1. Viruses Can Trigger Cancers
“I think the public gets confused on germs, viruses, bacteria and all of those kinds of things,” Dr. Rinderknecht says. “I don’t think the majority of people know some viruses trigger certain cancers.”
According to the CDC, HPV is a group of more than 150 related viruses. A subset of those viruses can lead to cancers including cervical, vulva, vagina, penis or anus. It’s the main reason why to get the HPV vaccine.
2. HPV is Very Common
The CDC says HPV is so common that all sexually active people get it at some point in their lives.
“Your body usually takes care of this virus once you’re infected and gets rid of it, but there’s a small subset of viruses, primarily those that cause cancer, that the body does not get rid of and those are the ones that we focus on with the vaccine,” Dr. Rinderknecht says.
3. Ideal HPV Vaccine Age is 11 or 12
If you are wondering when to get the HPV vaccine, Dr. Rinderknecht says eleven or 12-years-old is the ideal age for HPV vaccine for both boys and girls. Dr. Rinderknecht says it’s best to get this shot young, before becoming sexually active, in order to protect a child’s future.

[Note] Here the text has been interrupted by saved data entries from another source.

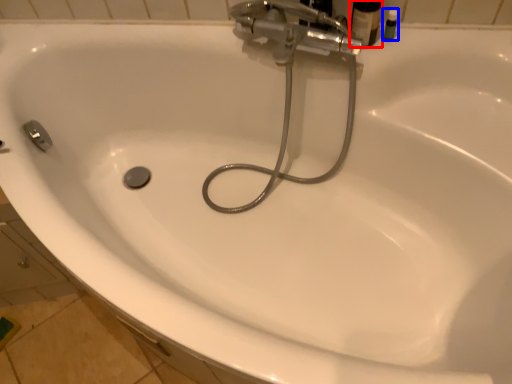
Question: Which object appears closest to the camera in this image, toiletry (highlighted by a red box) or toiletry (highlighted by a blue box)?

Choices:
 (A) toiletry
 (B) toiletry

Answer: (A)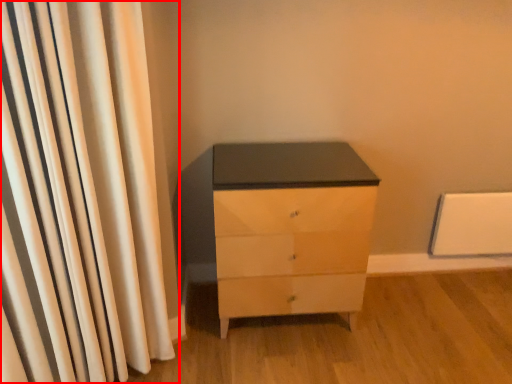
Question: From the image's perspective, considering the relative positions of curtain (annotated by the red box) and chest of drawers in the image provided, where is curtain (annotated by the red box) located with respect to the staircase?

Choices:
 (A) below
 (B) above

Answer: (B)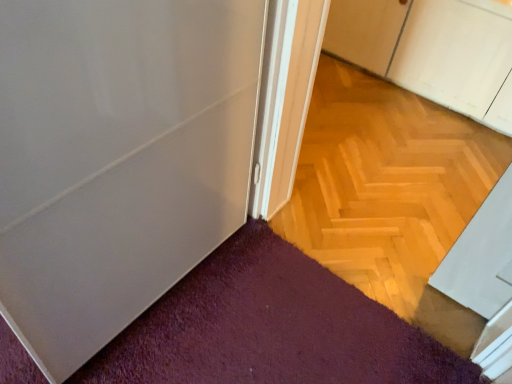
Locate an element on the screen. The image size is (512, 384). purple carpet at lower left is located at coordinates (271, 327).

Measure the distance between point (285, 283) and camera.

The depth of point (285, 283) is 1.39 meters.

The width and height of the screenshot is (512, 384). What do you see at coordinates (271, 327) in the screenshot?
I see `purple carpet at lower left` at bounding box center [271, 327].

This screenshot has height=384, width=512. I want to click on purple carpet at lower left, so click(271, 327).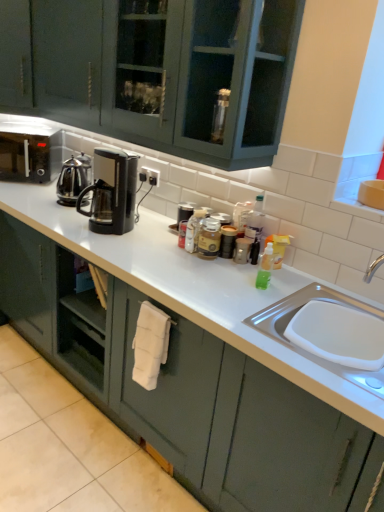
The height and width of the screenshot is (512, 384). I want to click on vacant space underneath black plastic coffee maker at center, which is the 2th kitchen appliance from back to front (from a real-world perspective), so click(124, 228).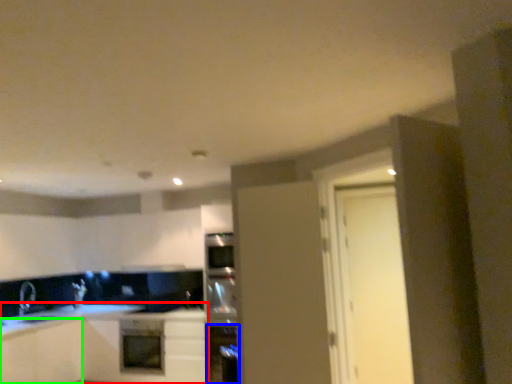
Question: Based on their relative distances, which object is nearer to cabinetry (highlighted by a red box)? Choose from appliance (highlighted by a blue box) and cabinetry (highlighted by a green box).

Choices:
 (A) appliance
 (B) cabinetry

Answer: (B)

“The younger you are, the more effective the vaccine is. In fact, it’s so much more effective when you’re young, that if you wait until 15 years or older, the HPV vaccine schedule is upped to three doses. If you get it starting at 11 or 12, the HPV vaccine schedule includes only two doses. The two doses at 11 or 12, works better than three doses later. So, if you want to see the maximum benefits of the HPV vaccine, get it when it’s most effective,” Dr. Rinderknecht says.
While the HPV vaccine recommended age is 11 or 12, it’s still accessible for years afterwards. The CDC recommends the vaccine for young women through age 26 and young men through age 21.
4. Use Reliable Resources for Research
Ask your provider any questions about HPV vaccine recommendations and where you can find reliable resources online. Dr. Rinderknecht says there has never been a substantiated long-term side effect from this vaccine. He says false information has led to a plateau in the rate of adolescence getting the HPV vaccine.
“I’ve talked to medical partners of mine who have seen people with these cancers, and they’re bad, this is not good stuff. If we can do something at a younger age to prevent those devastating diseases, I can’t understand why we wouldn’t do it,” Dr. Rinderknecht says.